Rice is a major source of carbon emissions, because of the way it’s grown. A private equity-backed Indian company has developed sustainable varieties that require less water, cutting carbon emissions, and boosting yields and incomes for farmers

Changing monsoon patterns in India are wreaking havoc on one of the country’s most important agricultural commodities: rice. While Central and Southern India have seen excess rain in recent months with flooding in the Southern states of Kerala, Karnataka and Madhya Pradesh, states in the East and Northeast of the country, such as Uttar Pradesh, Bihar and Odisha, have seen high temperatures and too little rain. As a result, India’s ministry of agriculture expects this season’s rice harvest to fall by around 6.77 million tonnes to 104.99 million.

New seeds and improved growing techniques developed by Hyderabad-based Seedworks, however, are making a difference. “Many crops in India have been decimated by heat waves this year,” says Sundar Raja Vadlamani, supply chain president at Seedworks. “Our company engineers characteristics that make plants more resilient to extreme heat and with much greater yields.”

Damaged by drought, floods, salinity and extreme temperatures, rice production is a victim of climate change. But it’s also a major contributor, accounting for about 2.5% of all human-induced greenhouse gas emissions, on a par with the global aviation industry. The staple crop’s hefty impact on the climate comes mainly from the way it is traditionally grown. Its flooded fields, called paddies, create ideal conditions for bacteria that emit methane, a potent greenhouse gas. 

Rice varieties developed by Seedworks require less water, an increasingly scarce resource in India where as many as 600 million people face high to extreme water stress. Combined with new techniques, which it trains farmers to use, the result is a more sustainable crop with a lower climate impact.

The company estimates it has helped save about 14 billion litres of water so far, by combining its less thirsty rice varieties with a number of water conservation initiatives, including the use of water meters and rainwater harvesting, as well as by training farmers on how to optimise their water consumption.

Seedworks is also testing a new planting method for rice, involving a machine it has developed to seed rice directly in the fields, rather than growing them in nurseries first—an innovation it says should save a lot of water.

Empowering farmers with sustainable rice

In addition to rice, the company also develops hybrid sesame, millet, mustard and tomato seeds. The hybrids are developed using selective breeding, not genetic modification, and offer yields that are 30-40% higher than typical varieties.

The company estimates its customers can quadruple their annual incomes. Its efforts also encourage the participation of women.

Private equity and sustainable rice

Seedworks has research and development facilities in Singapore and is expanding in the Philippines.  The company’s development plans are backed by a climate and environmental sustainability-focused private equity firm called GEF Capital Partners, with offices in India, Latin America and the US. EIB Global, the international development arm of the European Investment Bank, this year committed $40 million to GEF’s latest fund, after having invested over $25 million in an earlier fund in 2018.

“GEF was one of the early pioneers of climate impact investing,” says Raj Pai, managing partner for South Asia at GEF. “We’ve been looking at different themes from renewable energy, to water and food security in India, South East Asia and Latin America and since the early 1990s.” 

Today, GEF monitors its impact on the UN Sustainable Development Goals—as well as its financial returns—and only invests in companies whose activities are aligned with the Paris Agreement on Climate Change.
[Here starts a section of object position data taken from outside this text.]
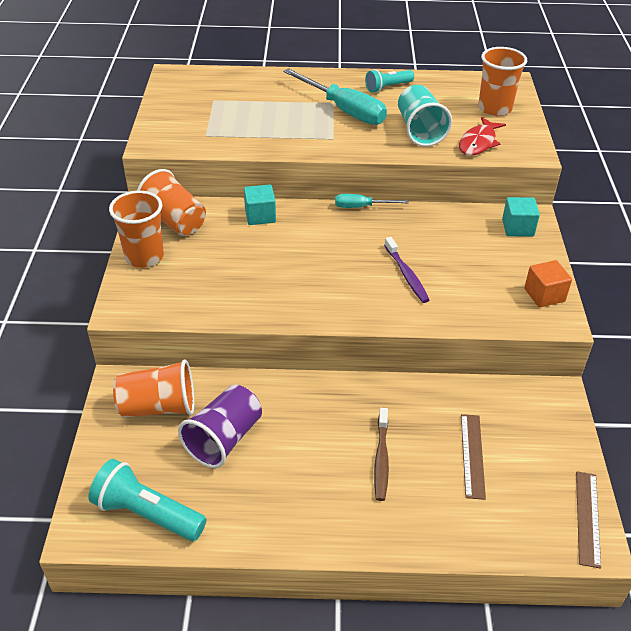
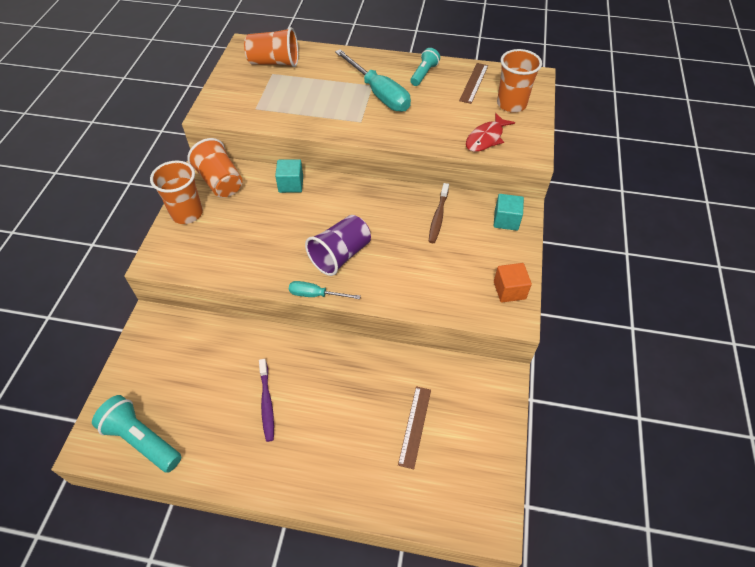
camera: 10 degrees right, 10 degrees up
orange cup [113,360,194,417] -> orange cup moved to [244,27,298,67]
purple cup [178,385,262,468] -> purple cup moved to [305,215,371,276]
turquoise screwdriver [335,194,409,208] -> turquoise screwdriver moved to [289,281,361,299]
turquoise flashlight [365,69,414,93] -> turquoise flashlight turned 135 degrees clockwise [410,48,440,86]
brown toothbrush [374,408,389,501] -> brown toothbrush moved to [429,183,449,243]
purple toothbrush [384,237,429,303] -> purple toothbrush moved to [259,359,274,442]
turquoise cup [398,85,452,147] -> none
brown ruler [576,471,601,569] -> brown ruler moved to [459,63,488,104]

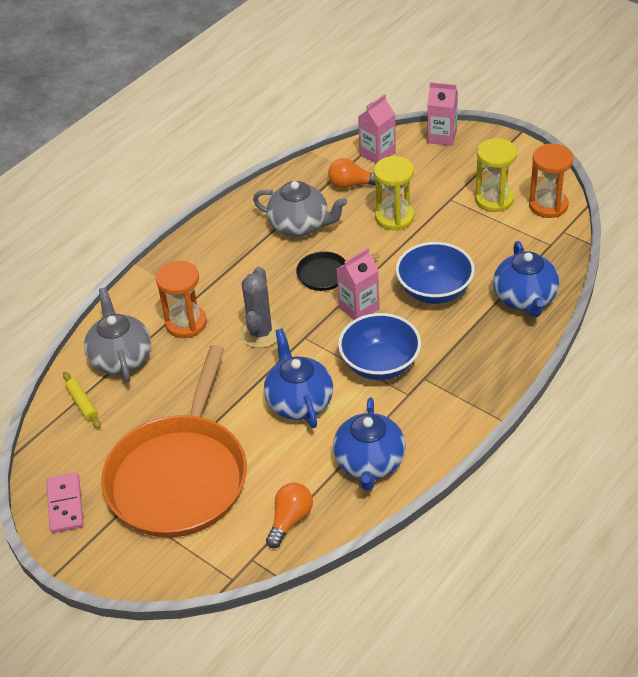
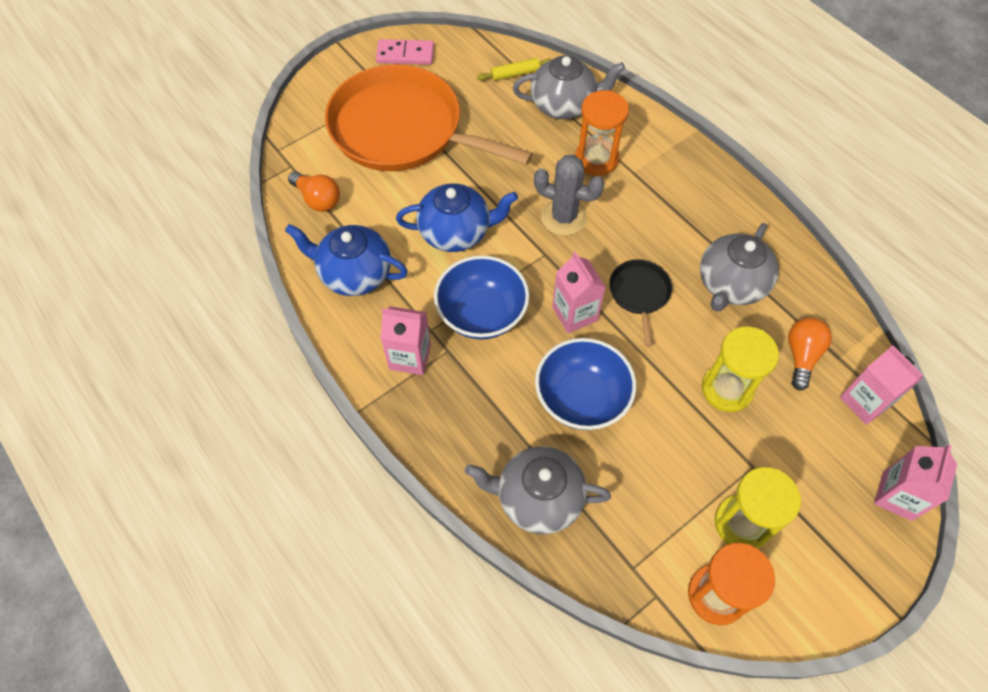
camera: 100 degrees right, 15 degrees up
blue teapot [493,241,559,317] -> grey teapot [465,446,611,534]
none -> pink carton [381,306,431,375]

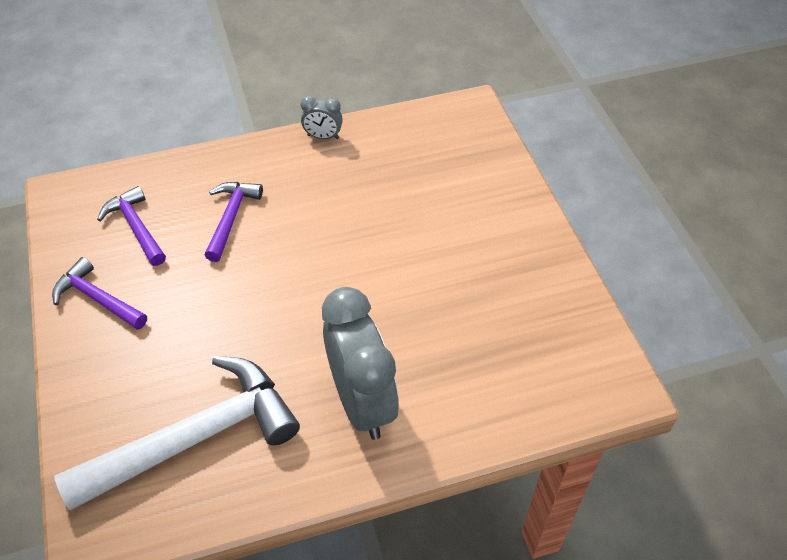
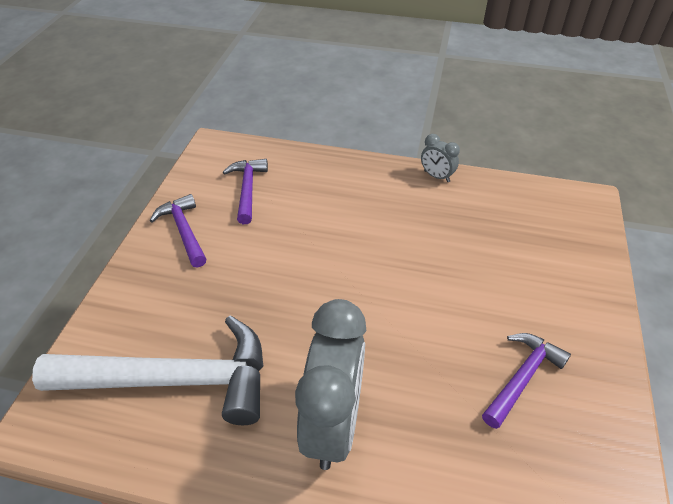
camera: 30 degrees right, 5 degrees down
purple hammer [204,182,263,262] -> purple hammer moved to [482,333,571,429]

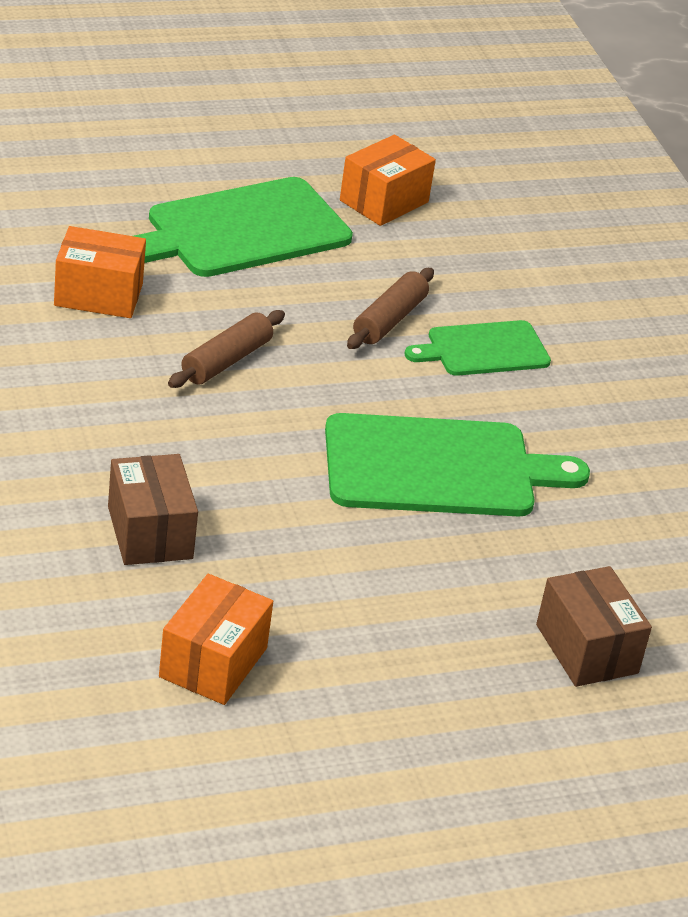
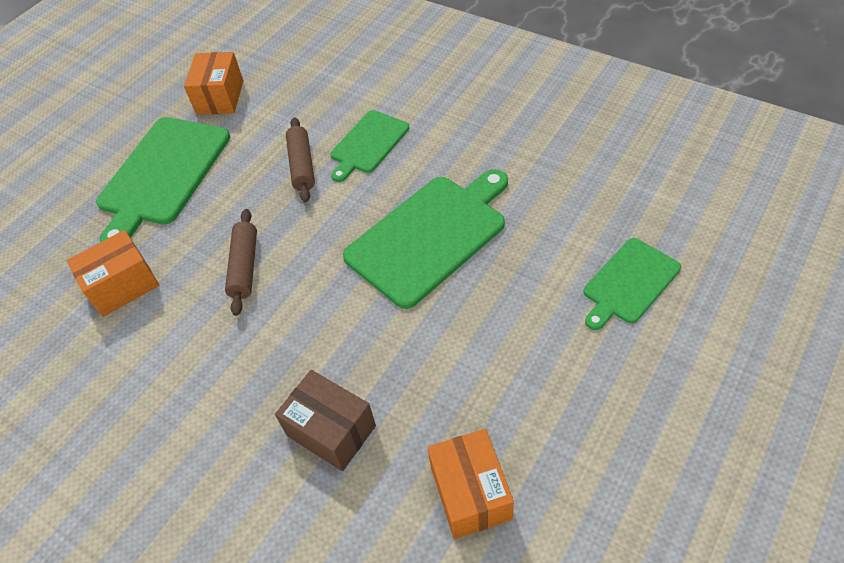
camera: 30 degrees left, 15 degrees up
brown box [536,566,652,687] -> green cutting board [583,238,681,330]

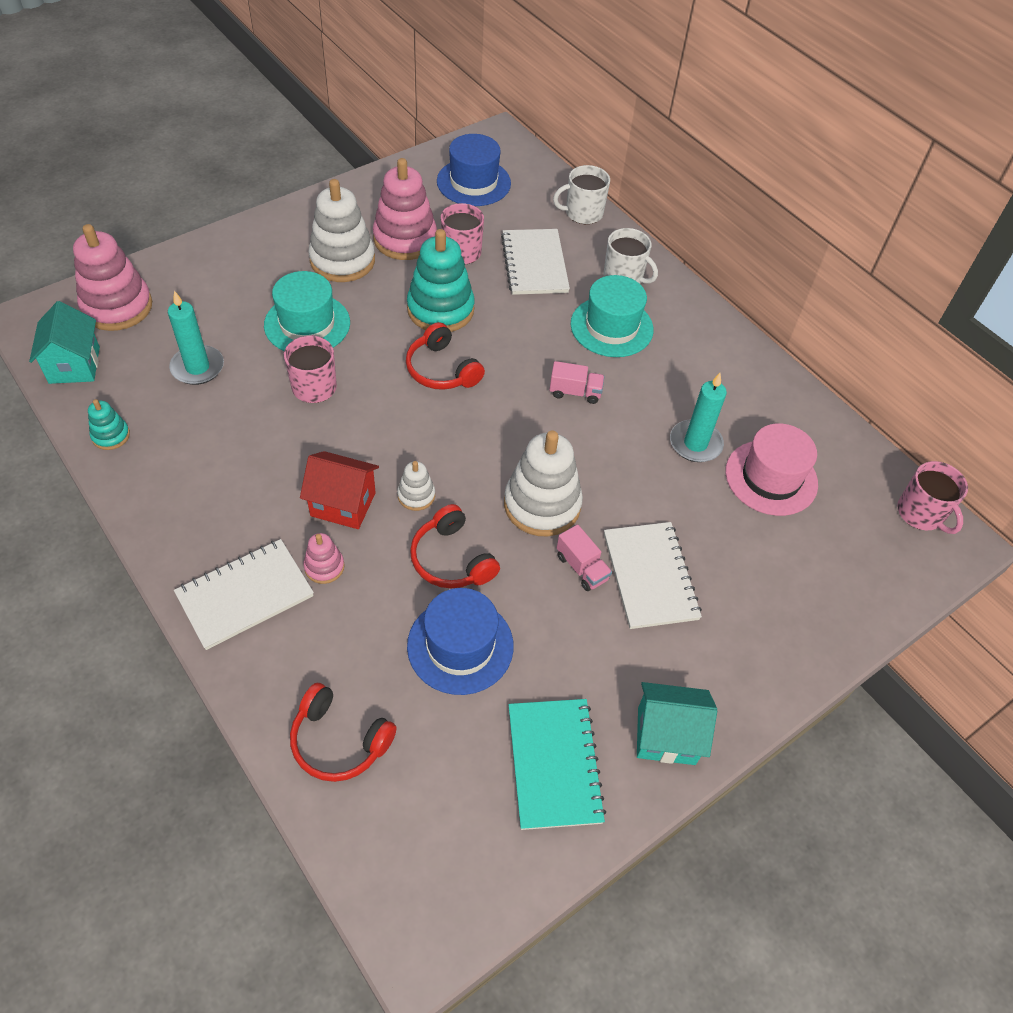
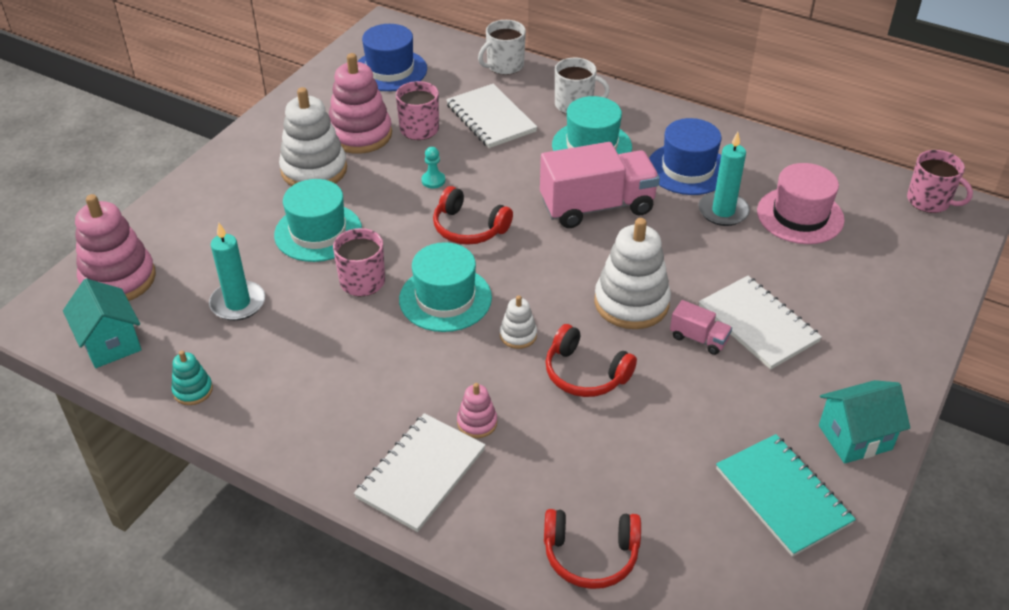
camera: 20 degrees left, 10 degrees down
red house [300,451,379,529] -> none
turquoise stacking toy [407,229,475,332] -> turquoise pawn [421,147,445,188]
blue hat [407,588,514,695] -> blue hat moved to [649,118,721,195]
pink truck [549,361,605,404] -> pink truck [540,142,660,228], size x2.19
none -> turquoise hat [399,242,492,332]

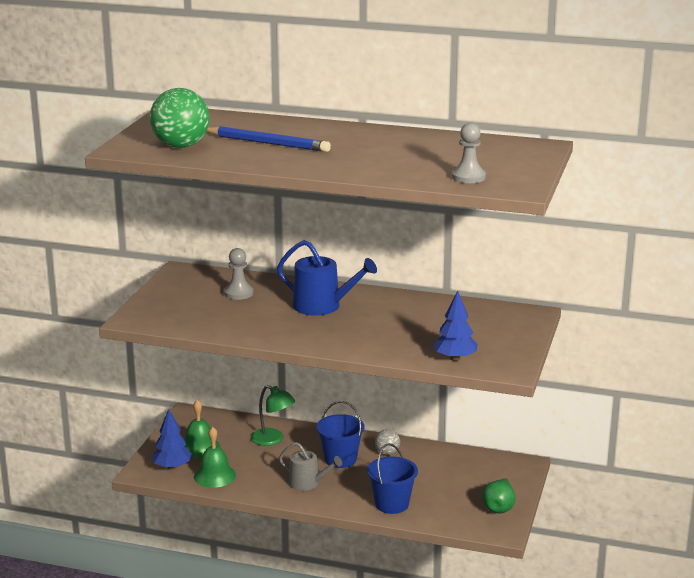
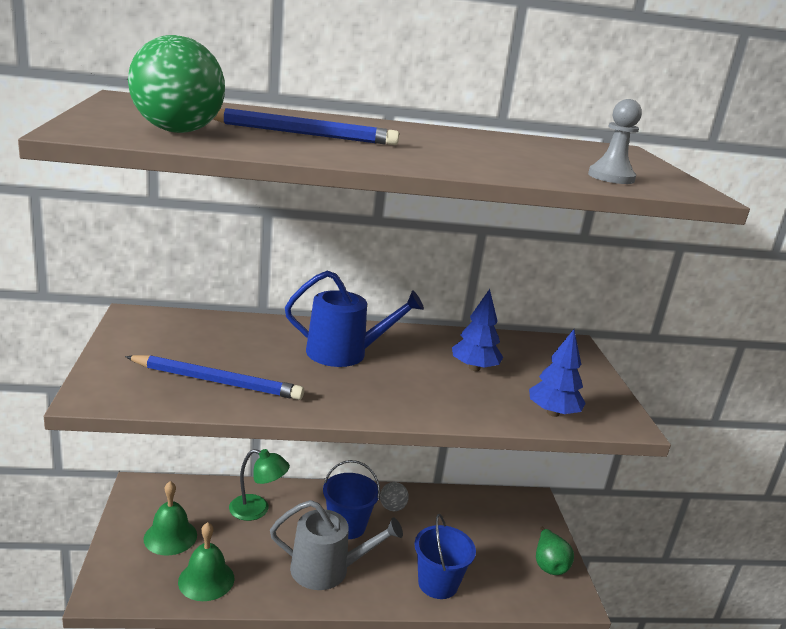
camera: 25 degrees left, 0 degrees up
blue tree [152,409,192,470] -> blue tree moved to [452,289,503,371]
grey pawn [224,248,253,300] -> none
grey watering can [279,442,342,491] -> grey watering can [270,500,403,590], size x1.52
none -> blue pencil [125,355,304,400]

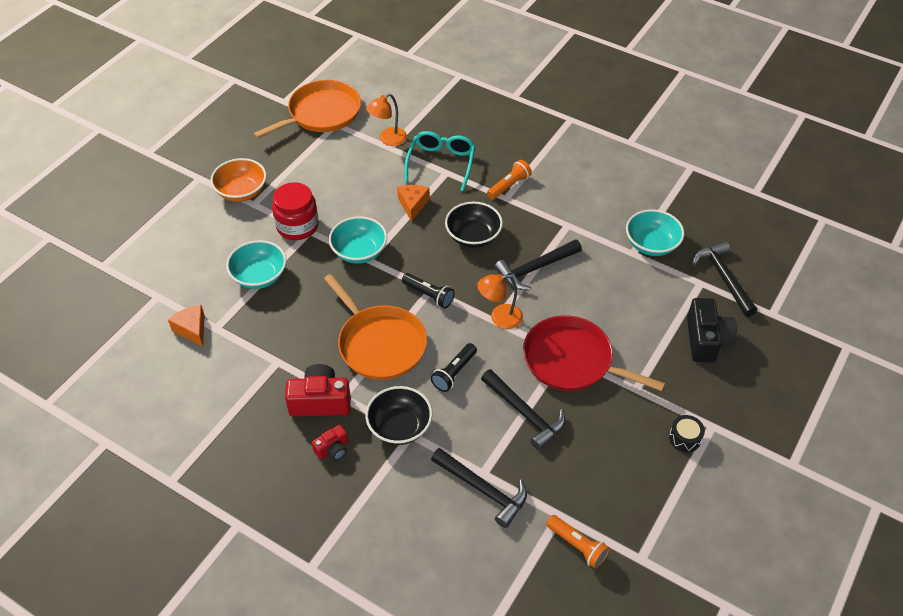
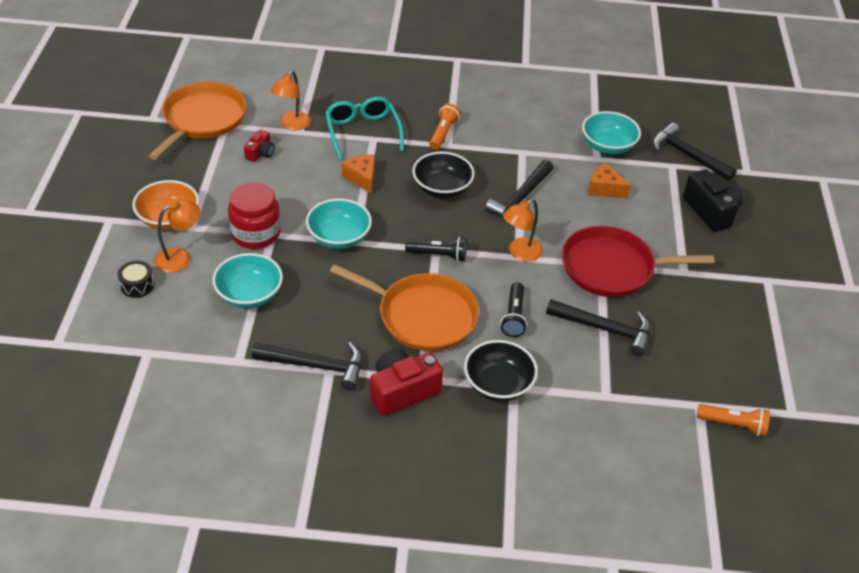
camera: 30 degrees left, 5 degrees down
orange cheese [168,305,205,347] -> orange cheese moved to [588,163,631,198]
red camera [312,425,348,460] -> red camera moved to [244,130,275,162]
black hammer [431,448,527,528] -> black hammer moved to [252,342,362,391]
black drum [669,415,705,452] -> black drum moved to [118,261,154,298]
none -> orange lamp [154,200,200,273]

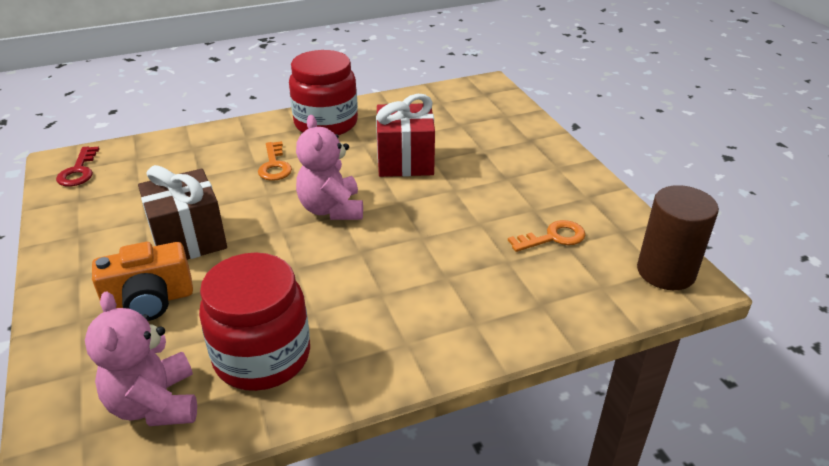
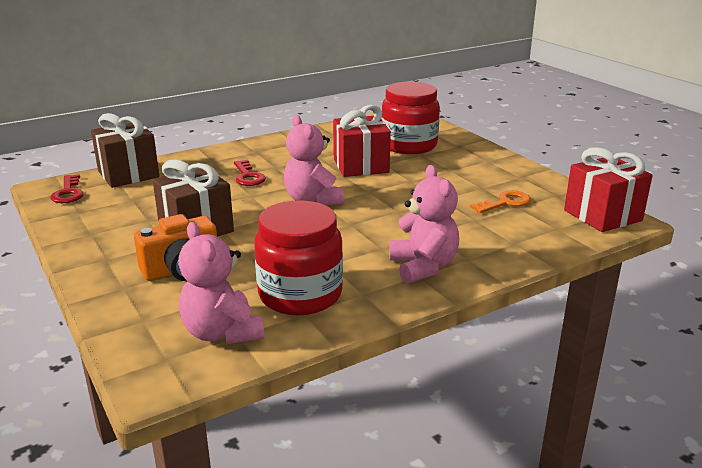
camera: 10 degrees left, 10 degrees down
orange key [258,141,292,181] -> red key [234,160,266,186]
red jar [289,50,358,135] -> red jar moved to [381,81,440,154]
brown cylinder [637,185,719,290] -> red gift [564,147,653,232]
none -> brown gift [91,113,159,188]
none -> pink teddy bear [389,165,459,283]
This means that all its investments are consistent with a pathway towards low greenhouse gas emissions and climate resilient development.

The private equity group has also signed up to the 2x Challenge initiative for its new fund. The Challenge  seeks to mobilise $15 billion to support businesses that provide women in emerging economies with access to leadership opportunities, quality employment, and products and services that enhance their economic participation and inclusion.


Raj Pai, managing partner for South Asia at GEF

“The impacts of climate change tend to hit vulnerable groups like low-income families and women particularly hard,” says Pai. “Anything you can do to help solve the climate problem tends to have a positive impact on these groups too.”

Impact of the EU bank

For funds like GEF, the European Investment Bank draws in other investors who might otherwise not have gone into the sector.

“The European Investment Bank’s participation in funds like GEF attracts other investors and catalyses private sector investment in areas where it’s desperately needed, like climate action and environmental sustainability,” says Sissi Frank Perez, an investment officer in the private equity team at EIB Global.

“Private equity can also play a unique and important role in emerging markets, not just as a source of capital,” she says, “but as a source of expertise to help companies develop, institutionalise, and adopt best practices in terms of environmental, social and governance matters.”